Il y a plus d’un an le ministère faisait le choix de modifier par décret les conditions de recrutement et de formation des corps enseignants, et du personnel d’éducation. Cette réforme engagée à la hâte qui modifie profondément la formation des enseignant∙es et personnels d’éducation contient deux dispositions unanimement contestées :
Par la création d’un concours externe spécial réservé aux candidat∙es issu⋅es de la licence Professorat des Écoles (LPE), le ministère crée une différence de traitement selon la licence obtenue.

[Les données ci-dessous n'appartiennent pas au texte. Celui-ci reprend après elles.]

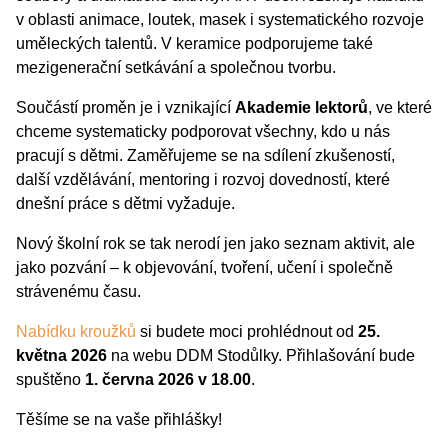
v oblasti animace, loutek, masek i systematického rozvoje
uměleckých talentů. V keramice podporujeme také
mezigenerační setkávání a společnou tvorbu.
Součástí proměn je i vznikající
Akademie lektorů
, ve které
chceme systematicky podporovat všechny, kdo u nás
pracují s dětmi. Zaměřujeme se na sdílení zkušeností,
další vzdělávání, mentoring i rozvoj dovedností, které
dnešní práce s dětmi vyžaduje.
Nový školní rok se tak nerodí jen jako seznam aktivit, ale
jako pozvání – k objevování, tvoření, učení i společně
strávenému času.
Nabídku kroužků
si budete moci prohlédnout od
25.
května 2026
na webu DDM Stodůlky. Přihlašování bude
spuštěno
1. června 2026 v 18.00
.
Těšíme se na vaše přihlášky!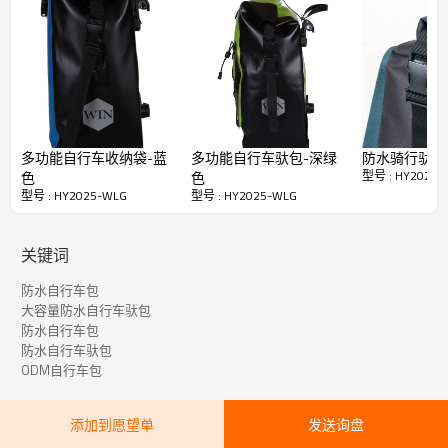
车架将袋子调整至正确的位置.360度可旋转支架用于将袋子固
定至侧杆以防止袋子从弹跳出来。无需其他工具即可轻松进行
调整，这些工具成为了真正的快速发布系统。
人性化设计：袋子背面的固定板有效地防止了bag包进入自行
车辐条。卷式封口设计比传统的拉链具有更高的防水性能，它
可以帮助您轻松地取出包中的个人物品。
更多详细信息显示：袋子两面都有反光徽标，可确保您夜间骑
多功能自行车收纳袋-蓝
多功能自行车驮包-深绿
防水骑行驮包
行的安全性。底部有两个圆形垫，可减少摩擦并保护护板。自
型号 : HY2025-
色
色
行车护板还配有舒适的橡胶和尼龙提手，为您提供方便。
型号 : HY2025-WLG
型号 : HY2025-WLG
关键词
防水自行车包
大容量防水自行车驮包
防水自行车包
防水自行车驮包
ODM自行车包
快速详细资料
添加到愿望单
发送询盘
HY2025-WLG
物品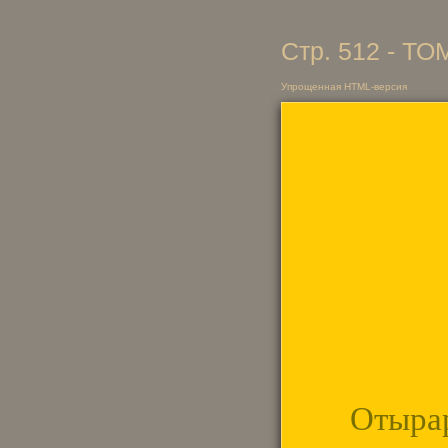
Стр. 512 - ТО
Упрощенная HTML-версия
Отыра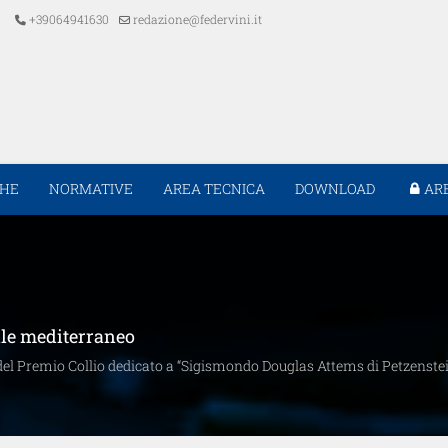
+39064941630
redazione@federvini.it
CHE
NORMATIVE
AREA TECNICA
DOWNLOAD
AR
ile mediterraneo
 del Premio Collio dedicato a “Sigismondo Douglas Attems di Petzenste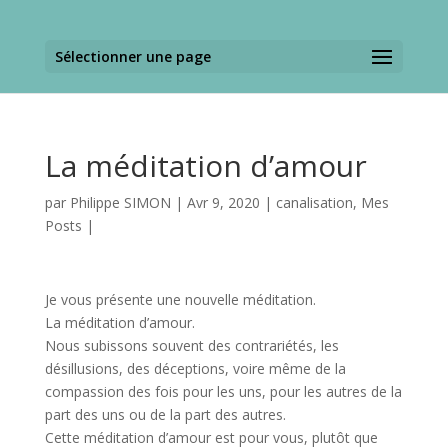
Sélectionner une page
La méditation d’amour
par
Philippe SIMON
|
Avr 9, 2020
|
canalisation
,
Mes
Posts
|
Je vous présente une nouvelle méditation.
La méditation d’amour.
Nous subissons souvent des contrariétés, les
désillusions, des déceptions, voire même de la
compassion des fois pour les uns, pour les autres de la
part des uns ou de la part des autres.
Cette méditation d’amour est pour vous, plutôt que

Nous dénonçons cette discrimination entre les étudiant·es que constitue l’existence de deux concours externes avec des épreuves et un nombre de places proposées différentes, renforcée par le fait que 20% des départements ne proposent pas de LPE. Le CRPE doit rester un concours qui réponde au principe d’égalité d’accès à la Fonction publique.
Le décret d’avril 2025 acte également l’impossibilité de recourir à la liste complémentaire à partir d’un mois après le début de la formation, soit au 1er octobre.
Cette décision va accroître davantage le recours aux enseignant·es contractuel∙les, précarisant les personnels tant du point de vue de leur rémunération que de leur droit à la formation et leur stabilité professionnelle.
Dès à présent, nous, FSU-SNUipp, SE-UNSA, SNUDI-FO, CFDT Éducation Formation Recherche Publiques, CGT Éduc’action, SNALC, SUD éducation, exigeons l’abandon du concours spécial et demandons que le recours aux LC puisse avoir lieu tout au long de l’année scolaire.